**PROBLEM TO WORK ON**:
From the entries below, reproduce exactly the line containing "line: (1410, 662)", the line containing "part: (1822, 317) -> (1309, 271), size x0.6", and every line in between, with nothing added.

**WORKING DATA**:
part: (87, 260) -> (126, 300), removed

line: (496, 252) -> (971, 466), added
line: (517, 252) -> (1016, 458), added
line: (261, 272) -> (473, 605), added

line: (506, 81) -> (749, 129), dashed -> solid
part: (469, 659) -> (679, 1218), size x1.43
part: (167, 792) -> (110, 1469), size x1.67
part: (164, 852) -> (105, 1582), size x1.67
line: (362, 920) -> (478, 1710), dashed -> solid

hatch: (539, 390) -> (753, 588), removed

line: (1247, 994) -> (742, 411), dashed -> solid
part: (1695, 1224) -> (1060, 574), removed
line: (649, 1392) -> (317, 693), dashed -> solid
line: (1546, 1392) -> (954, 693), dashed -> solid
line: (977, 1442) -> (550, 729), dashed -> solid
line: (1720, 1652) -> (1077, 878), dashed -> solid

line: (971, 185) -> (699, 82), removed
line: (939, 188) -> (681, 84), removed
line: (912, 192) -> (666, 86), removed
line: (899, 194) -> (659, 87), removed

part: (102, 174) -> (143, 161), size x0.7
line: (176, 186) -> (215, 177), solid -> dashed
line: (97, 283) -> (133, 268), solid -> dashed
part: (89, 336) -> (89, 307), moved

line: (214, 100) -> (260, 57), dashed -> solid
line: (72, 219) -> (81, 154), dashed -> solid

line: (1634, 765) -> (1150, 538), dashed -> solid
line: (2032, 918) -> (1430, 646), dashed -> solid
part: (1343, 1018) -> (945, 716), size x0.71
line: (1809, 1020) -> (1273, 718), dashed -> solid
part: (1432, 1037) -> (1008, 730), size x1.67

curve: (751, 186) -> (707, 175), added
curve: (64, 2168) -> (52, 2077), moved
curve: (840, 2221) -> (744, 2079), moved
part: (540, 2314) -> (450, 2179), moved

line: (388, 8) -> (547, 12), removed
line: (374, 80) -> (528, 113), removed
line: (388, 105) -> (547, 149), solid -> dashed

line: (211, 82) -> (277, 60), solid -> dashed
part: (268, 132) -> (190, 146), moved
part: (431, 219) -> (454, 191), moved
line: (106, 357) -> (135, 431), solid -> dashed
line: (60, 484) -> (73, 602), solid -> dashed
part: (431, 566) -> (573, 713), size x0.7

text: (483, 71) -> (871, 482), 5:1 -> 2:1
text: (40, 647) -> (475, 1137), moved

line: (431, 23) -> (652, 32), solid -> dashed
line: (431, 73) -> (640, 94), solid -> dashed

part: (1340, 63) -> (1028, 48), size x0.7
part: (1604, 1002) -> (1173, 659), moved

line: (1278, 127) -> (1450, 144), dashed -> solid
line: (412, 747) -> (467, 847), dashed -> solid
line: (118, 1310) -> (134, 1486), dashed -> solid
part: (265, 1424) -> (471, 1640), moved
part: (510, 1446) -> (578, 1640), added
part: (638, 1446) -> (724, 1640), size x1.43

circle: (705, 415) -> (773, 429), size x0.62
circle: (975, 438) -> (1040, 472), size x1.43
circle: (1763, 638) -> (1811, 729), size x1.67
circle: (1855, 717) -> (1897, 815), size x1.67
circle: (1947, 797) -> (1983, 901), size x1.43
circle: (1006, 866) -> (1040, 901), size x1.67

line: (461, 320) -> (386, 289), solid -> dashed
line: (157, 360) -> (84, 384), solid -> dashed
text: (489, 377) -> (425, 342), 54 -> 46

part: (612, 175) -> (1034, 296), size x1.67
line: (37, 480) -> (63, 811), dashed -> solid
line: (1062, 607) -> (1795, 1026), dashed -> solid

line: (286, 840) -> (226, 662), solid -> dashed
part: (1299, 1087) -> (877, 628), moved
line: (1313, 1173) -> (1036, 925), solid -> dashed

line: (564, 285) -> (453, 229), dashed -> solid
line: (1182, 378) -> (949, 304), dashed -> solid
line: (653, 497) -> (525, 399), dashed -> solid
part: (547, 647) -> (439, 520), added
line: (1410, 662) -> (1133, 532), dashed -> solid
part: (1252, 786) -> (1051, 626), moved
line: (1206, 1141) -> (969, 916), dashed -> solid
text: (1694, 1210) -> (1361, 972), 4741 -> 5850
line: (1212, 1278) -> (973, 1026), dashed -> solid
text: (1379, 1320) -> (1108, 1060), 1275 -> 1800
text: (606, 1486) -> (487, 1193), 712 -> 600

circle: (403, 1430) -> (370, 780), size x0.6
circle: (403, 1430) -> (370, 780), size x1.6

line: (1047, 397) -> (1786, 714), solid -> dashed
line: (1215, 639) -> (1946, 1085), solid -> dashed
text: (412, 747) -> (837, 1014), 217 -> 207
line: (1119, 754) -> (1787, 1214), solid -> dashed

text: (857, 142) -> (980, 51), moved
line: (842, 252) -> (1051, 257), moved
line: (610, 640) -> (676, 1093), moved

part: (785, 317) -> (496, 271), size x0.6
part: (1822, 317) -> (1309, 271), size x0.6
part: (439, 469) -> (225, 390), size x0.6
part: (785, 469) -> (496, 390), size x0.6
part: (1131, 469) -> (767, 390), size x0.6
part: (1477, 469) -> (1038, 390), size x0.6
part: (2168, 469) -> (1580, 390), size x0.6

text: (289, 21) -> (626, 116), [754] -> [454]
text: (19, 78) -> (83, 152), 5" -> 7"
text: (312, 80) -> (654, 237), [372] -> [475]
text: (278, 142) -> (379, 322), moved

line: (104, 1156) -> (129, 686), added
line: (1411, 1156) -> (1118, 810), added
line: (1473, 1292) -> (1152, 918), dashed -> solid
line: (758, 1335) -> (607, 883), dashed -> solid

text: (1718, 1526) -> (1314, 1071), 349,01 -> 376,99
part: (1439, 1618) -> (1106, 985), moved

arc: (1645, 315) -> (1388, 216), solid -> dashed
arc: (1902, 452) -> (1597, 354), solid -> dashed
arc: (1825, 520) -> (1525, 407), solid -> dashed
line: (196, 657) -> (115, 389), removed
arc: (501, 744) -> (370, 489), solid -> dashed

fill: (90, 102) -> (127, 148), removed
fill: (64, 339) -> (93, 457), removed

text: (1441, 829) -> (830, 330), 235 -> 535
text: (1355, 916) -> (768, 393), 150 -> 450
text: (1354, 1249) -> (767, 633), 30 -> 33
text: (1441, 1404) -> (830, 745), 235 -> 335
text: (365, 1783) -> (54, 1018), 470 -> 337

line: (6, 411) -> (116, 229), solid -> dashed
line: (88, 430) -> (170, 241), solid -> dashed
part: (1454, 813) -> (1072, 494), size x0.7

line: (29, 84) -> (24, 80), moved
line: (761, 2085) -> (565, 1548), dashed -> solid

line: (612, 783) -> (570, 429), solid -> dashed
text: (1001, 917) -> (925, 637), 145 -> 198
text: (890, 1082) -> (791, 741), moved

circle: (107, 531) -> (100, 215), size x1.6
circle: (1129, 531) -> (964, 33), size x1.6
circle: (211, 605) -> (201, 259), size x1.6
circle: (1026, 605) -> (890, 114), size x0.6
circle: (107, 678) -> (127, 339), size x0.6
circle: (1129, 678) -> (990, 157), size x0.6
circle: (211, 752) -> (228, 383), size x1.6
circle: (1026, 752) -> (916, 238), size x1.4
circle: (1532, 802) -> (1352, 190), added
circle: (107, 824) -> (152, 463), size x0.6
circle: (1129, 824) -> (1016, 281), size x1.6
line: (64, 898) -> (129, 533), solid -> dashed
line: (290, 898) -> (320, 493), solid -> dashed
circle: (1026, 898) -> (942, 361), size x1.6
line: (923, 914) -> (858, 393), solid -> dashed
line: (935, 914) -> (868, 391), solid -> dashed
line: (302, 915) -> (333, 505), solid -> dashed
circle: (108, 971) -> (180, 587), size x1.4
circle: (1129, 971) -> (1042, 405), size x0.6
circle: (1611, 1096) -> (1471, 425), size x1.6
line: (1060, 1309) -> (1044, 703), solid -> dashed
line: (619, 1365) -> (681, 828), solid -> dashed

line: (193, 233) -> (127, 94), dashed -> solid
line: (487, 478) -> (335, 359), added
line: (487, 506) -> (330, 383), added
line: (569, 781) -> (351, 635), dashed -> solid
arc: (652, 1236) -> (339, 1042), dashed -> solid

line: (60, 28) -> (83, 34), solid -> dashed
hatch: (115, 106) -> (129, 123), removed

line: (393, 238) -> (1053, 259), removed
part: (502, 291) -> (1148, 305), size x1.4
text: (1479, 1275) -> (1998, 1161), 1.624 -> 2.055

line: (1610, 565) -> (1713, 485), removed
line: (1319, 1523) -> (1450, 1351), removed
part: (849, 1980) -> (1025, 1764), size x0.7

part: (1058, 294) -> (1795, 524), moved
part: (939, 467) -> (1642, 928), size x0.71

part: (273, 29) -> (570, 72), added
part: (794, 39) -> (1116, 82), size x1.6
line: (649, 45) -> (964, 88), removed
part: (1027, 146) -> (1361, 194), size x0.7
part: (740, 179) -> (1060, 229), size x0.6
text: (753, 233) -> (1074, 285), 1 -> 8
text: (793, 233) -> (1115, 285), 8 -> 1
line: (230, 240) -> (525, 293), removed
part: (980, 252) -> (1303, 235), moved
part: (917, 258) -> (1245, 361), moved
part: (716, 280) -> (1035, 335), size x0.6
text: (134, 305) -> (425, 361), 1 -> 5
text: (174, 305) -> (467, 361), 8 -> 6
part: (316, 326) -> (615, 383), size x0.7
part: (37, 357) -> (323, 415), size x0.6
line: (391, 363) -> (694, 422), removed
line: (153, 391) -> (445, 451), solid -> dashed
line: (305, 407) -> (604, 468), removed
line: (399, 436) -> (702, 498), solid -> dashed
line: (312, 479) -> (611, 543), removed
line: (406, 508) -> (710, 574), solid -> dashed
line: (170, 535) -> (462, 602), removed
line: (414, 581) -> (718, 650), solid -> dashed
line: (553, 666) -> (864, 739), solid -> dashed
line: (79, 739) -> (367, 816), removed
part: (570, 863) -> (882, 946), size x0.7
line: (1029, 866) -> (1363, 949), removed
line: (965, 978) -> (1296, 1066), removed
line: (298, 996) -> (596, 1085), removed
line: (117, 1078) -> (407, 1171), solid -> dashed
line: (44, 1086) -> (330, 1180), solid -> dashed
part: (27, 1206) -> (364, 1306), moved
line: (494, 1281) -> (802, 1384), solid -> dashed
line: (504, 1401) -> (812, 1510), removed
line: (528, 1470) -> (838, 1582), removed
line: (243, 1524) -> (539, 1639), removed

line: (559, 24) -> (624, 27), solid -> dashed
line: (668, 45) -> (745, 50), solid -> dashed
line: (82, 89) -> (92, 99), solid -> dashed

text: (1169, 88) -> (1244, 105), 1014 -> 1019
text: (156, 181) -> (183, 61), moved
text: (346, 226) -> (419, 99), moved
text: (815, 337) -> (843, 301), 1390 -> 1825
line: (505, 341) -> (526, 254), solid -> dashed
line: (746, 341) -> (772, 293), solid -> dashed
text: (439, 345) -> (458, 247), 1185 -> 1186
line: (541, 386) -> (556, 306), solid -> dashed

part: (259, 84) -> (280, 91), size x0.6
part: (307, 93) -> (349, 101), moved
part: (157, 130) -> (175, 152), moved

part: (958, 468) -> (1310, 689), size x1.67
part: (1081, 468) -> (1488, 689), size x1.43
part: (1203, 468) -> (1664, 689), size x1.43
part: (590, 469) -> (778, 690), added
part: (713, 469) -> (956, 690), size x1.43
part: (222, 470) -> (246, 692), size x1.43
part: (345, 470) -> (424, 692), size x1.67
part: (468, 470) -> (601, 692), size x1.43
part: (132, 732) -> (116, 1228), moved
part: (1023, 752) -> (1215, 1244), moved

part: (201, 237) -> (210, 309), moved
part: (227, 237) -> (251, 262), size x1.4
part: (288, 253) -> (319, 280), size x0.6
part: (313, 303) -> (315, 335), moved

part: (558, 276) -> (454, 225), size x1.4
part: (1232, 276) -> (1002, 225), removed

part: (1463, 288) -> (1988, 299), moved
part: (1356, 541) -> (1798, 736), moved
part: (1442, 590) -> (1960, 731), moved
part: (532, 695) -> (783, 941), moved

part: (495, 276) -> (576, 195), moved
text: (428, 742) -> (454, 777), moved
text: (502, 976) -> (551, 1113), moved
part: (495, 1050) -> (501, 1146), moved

**ANSWER FOR THE TASK**:
line: (1410, 662) -> (1133, 532), dashed -> solid
part: (1252, 786) -> (1051, 626), moved
line: (1206, 1141) -> (969, 916), dashed -> solid
text: (1694, 1210) -> (1361, 972), 4741 -> 5850
line: (1212, 1278) -> (973, 1026), dashed -> solid
text: (1379, 1320) -> (1108, 1060), 1275 -> 1800
text: (606, 1486) -> (487, 1193), 712 -> 600

circle: (403, 1430) -> (370, 780), size x0.6
circle: (403, 1430) -> (370, 780), size x1.6

line: (1047, 397) -> (1786, 714), solid -> dashed
line: (1215, 639) -> (1946, 1085), solid -> dashed
text: (412, 747) -> (837, 1014), 217 -> 207
line: (1119, 754) -> (1787, 1214), solid -> dashed

text: (857, 142) -> (980, 51), moved
line: (842, 252) -> (1051, 257), moved
line: (610, 640) -> (676, 1093), moved

part: (785, 317) -> (496, 271), size x0.6
part: (1822, 317) -> (1309, 271), size x0.6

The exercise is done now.